It isn't patience you need - it is endurance

So don’t lose a minute in building on what you’ve been given, complementing your basic faith with good character, spiritual understanding, alert discipline, passionate patience, reverent wonder, warm friendliness, and generous love, each dimension fitting into and developing the others. With these qualities active and growing in your lives, no grass will grow under your feet, no day will pass without its reward as you mature in your experience of our Master Jesus. Without these qualities you can’t see what’s right before you, oblivious that your old sinful life has been wiped off the books. (2 Peter 1:5-8)

If you have ever started a 'project', then realize it sits unfinished some months later, you are not likely alone in that 'project completion' cycle. Many of us are great at 'making starts', but then somewhere down the road it all fizzles out. Why? We began with all the gusto in the world, but somehow that gusto didn't carry us along to the finish line. We wearied, got distracted, lost interest - whatever the 'excuse' - there is sits in that 'unfinished state'. It might not be all that bad if we were restoring an old table, but when it comes to 'restoring' this old sinful life of ours, we cannot let that project fall into the 'unfinished state'! We have to keep at it.
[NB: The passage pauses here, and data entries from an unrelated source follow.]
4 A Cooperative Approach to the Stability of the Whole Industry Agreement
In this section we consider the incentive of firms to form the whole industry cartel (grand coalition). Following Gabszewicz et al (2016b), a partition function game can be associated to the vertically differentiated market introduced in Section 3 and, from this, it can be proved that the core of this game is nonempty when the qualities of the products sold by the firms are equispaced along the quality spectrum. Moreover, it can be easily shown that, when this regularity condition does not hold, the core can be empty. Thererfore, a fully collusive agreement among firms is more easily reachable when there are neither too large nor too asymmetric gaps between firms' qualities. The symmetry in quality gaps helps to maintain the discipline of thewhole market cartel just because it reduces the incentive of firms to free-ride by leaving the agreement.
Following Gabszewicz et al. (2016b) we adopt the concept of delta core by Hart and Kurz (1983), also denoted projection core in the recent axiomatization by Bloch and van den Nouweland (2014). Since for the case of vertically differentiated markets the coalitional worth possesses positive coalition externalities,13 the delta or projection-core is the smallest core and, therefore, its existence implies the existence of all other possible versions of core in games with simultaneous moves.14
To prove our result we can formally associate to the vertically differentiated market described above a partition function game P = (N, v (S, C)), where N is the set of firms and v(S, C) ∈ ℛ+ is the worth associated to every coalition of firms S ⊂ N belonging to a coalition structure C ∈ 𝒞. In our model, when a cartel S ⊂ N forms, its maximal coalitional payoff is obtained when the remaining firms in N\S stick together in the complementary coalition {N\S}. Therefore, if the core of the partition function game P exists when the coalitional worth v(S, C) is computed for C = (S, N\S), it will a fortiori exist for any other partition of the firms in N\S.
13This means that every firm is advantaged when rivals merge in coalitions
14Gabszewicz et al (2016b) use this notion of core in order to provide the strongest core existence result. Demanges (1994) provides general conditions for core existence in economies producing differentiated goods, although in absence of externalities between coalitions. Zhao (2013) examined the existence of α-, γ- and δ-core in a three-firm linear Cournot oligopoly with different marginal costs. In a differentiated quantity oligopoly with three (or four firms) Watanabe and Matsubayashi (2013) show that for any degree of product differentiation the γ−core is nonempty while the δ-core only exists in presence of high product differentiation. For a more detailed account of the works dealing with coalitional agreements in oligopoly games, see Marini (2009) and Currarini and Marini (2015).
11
Our faith has to reach the place of 'completion' - not that I have any idea what that will look like for me, let alone you, but I present Christ as an example we can ALL follow. As he walked this earth, what did we see exhibited in him? We certainly saw repeated record of his good character, didn't we? He was spat upon, whipped, beaten, skin torn to shreds, and do you know his response? "Father, forgive them." He was ridiculed for healing on the Sabbath, misunderstood as a son of Satan, and do you know his response? He continued to heal, embraced the sinners, and never wavered. Why? He was a man of 'solid character'. He expressed tremendously generous love in all he did - even when he needed to encounter sin head on.

We all likely want some greater amount of spiritual understanding. We might even believe owning a leather bound Bible, carrying it to church on Sundays, opening it while the sermon is preached, and taking a few notes to boot will help us develop that 'understanding'. I think we might think we will somehow get this understanding in the passages we read, but trust me on this one - it isn't what we read - it is what we study, apply, study again, and reapply that helps develop our spiritual understanding. We don't get deeper understanding by casual acquaintance with the Word of God - we get it by deliberate effort.
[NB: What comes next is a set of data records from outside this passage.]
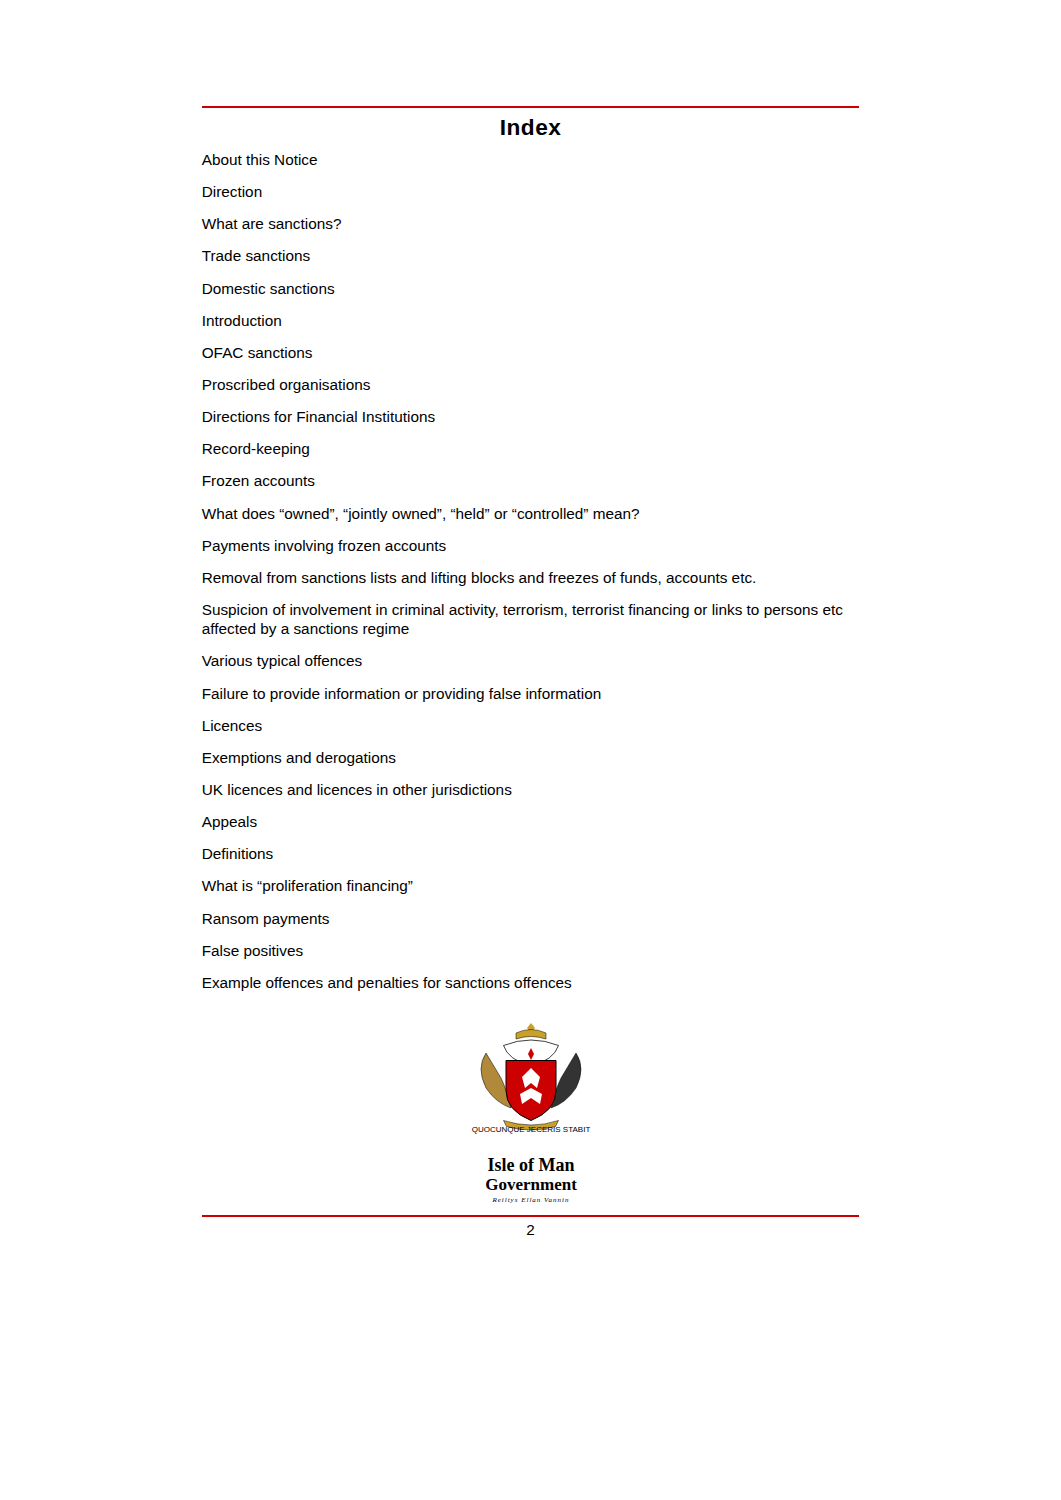Index
About this Notice
Direction
What are sanctions?
Trade sanctions
Domestic sanctions
Introduction
OFAC sanctions
Proscribed organisations
Directions for Financial Institutions
Record-keeping
Frozen accounts
What does “owned”, “jointly owned”, “held” or “controlled” mean?
Payments involving frozen accounts
Removal from sanctions lists and lifting blocks and freezes of funds, accounts etc.
Suspicion of involvement in criminal activity, terrorism, terrorist financing or links to persons etc affected by a sanctions regime
Various typical offences
Failure to provide information or providing false information
Licences
Exemptions and derogations
UK licences and licences in other jurisdictions
Appeals
Definitions
What is “proliferation financing”
Ransom payments
False positives
Example offences and penalties for sanctions offences
2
My daughter told me she prayed for patience - I asked her why? She said she needed it to deal with a couple of head-strong young men growing up under her roof - my grandsons. I reminded her to pray for patience is to welcome something she may not have wanted - tribulation. She paused for a moment while I explained that is what scripture proclaims as what produces patience in our lives, so she may not want to pray for patience as much as she prays for a spirit of endurance. God will help her endure the challenges of parenting teens - by helping her to develop spiritual understanding, alert discipline, passionate patience, and even generous love. Endurance is the ability to stand without compromise - what more could a parent ask for from God?
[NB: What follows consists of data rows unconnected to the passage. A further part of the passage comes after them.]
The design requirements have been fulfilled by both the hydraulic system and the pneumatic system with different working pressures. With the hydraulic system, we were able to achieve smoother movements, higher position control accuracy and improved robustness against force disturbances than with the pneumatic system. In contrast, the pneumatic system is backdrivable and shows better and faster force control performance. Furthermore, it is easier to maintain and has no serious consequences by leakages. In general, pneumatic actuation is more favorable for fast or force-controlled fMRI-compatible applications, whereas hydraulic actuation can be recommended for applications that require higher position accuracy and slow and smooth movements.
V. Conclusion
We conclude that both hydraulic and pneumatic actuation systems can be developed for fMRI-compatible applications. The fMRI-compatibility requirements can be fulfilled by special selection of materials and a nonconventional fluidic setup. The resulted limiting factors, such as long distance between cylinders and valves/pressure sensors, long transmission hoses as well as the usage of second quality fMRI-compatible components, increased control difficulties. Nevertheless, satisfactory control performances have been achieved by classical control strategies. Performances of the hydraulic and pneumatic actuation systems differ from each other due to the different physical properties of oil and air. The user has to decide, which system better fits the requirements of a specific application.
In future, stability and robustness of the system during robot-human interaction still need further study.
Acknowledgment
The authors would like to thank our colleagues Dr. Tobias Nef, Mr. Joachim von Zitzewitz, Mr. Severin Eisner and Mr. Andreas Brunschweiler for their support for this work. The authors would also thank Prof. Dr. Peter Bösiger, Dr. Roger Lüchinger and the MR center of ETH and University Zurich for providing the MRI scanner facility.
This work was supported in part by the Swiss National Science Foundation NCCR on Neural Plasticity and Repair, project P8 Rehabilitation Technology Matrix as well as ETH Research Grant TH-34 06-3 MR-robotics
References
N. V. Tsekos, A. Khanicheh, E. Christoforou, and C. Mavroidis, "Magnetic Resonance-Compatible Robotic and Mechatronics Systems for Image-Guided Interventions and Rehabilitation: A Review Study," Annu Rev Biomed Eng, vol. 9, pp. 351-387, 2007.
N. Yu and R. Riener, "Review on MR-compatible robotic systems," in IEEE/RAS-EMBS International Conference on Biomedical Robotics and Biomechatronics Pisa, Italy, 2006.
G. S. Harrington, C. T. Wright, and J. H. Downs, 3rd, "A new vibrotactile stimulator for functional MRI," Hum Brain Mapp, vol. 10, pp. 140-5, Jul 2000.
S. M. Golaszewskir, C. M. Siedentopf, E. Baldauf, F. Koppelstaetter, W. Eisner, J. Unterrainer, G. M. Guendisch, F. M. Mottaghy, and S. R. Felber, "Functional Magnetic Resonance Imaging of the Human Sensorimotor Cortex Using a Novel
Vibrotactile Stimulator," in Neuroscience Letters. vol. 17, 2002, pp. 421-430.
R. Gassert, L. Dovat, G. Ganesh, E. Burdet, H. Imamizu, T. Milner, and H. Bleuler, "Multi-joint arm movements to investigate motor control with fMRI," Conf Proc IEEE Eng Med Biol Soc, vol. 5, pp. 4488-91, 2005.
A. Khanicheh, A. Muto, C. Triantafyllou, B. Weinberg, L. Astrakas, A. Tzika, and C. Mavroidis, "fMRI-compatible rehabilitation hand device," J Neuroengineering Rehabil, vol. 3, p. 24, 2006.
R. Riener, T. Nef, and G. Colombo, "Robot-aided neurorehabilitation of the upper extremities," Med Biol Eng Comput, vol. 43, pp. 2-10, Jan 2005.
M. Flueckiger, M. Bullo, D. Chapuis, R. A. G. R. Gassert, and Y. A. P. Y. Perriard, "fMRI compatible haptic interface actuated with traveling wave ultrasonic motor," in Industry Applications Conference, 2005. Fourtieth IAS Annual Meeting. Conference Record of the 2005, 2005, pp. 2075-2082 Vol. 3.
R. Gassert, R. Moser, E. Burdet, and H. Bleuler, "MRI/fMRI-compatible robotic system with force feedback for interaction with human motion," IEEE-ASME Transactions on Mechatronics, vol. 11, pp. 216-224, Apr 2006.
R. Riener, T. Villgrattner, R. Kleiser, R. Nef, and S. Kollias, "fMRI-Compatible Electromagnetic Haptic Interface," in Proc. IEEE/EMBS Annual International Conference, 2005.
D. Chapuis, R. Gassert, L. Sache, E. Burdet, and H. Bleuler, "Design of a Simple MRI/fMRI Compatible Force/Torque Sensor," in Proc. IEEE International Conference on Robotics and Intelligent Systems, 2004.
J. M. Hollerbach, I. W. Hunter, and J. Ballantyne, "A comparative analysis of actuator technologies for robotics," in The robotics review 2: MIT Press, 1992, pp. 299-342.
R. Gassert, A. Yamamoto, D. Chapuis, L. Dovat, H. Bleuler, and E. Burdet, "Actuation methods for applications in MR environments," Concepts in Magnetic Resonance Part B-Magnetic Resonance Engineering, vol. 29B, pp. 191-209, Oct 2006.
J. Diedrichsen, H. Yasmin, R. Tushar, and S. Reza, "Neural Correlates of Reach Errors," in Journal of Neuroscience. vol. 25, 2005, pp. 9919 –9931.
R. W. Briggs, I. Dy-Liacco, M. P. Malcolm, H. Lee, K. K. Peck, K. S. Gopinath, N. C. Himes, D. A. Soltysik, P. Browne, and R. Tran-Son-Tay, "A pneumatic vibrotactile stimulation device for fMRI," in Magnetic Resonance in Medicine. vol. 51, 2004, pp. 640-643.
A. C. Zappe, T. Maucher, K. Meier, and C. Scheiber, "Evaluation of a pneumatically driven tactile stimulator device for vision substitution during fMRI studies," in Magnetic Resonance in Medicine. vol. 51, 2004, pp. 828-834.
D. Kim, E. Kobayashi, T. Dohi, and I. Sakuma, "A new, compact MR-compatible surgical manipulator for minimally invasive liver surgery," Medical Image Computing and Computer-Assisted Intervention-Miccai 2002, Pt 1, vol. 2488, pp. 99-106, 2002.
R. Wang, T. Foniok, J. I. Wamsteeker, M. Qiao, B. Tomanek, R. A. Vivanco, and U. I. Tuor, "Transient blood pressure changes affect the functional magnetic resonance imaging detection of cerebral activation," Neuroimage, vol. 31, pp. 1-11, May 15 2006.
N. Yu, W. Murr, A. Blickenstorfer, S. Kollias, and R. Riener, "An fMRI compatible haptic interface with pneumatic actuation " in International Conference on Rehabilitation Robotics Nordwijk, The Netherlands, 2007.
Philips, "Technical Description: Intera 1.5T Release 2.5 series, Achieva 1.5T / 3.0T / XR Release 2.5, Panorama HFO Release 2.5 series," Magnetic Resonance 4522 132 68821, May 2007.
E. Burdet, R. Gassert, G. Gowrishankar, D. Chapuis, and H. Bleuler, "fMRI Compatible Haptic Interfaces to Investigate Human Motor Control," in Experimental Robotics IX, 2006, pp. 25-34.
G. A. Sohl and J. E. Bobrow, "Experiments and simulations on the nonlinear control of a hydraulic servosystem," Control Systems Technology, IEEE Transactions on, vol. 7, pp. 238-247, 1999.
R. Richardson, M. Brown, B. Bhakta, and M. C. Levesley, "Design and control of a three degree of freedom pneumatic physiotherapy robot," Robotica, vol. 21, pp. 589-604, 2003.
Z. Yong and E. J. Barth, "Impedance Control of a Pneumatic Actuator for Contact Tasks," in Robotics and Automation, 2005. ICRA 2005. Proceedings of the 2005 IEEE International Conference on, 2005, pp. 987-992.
We somehow equate spiritual growth to those 'great moments' when we experience those huge changes in our lives, but I want to point us toward the daily 'grind' of 'finishing the project' at hand. Those 'finished projects' within our lives lead to the next project and then the next. As we grow in small ways we are growing in larger ways than we might imagine. Grow, learn, grow again, and then relearn it all anew. We aren't going to ever be finished with this spiritual growth until Jesus comes and takes us home with him! Just sayin!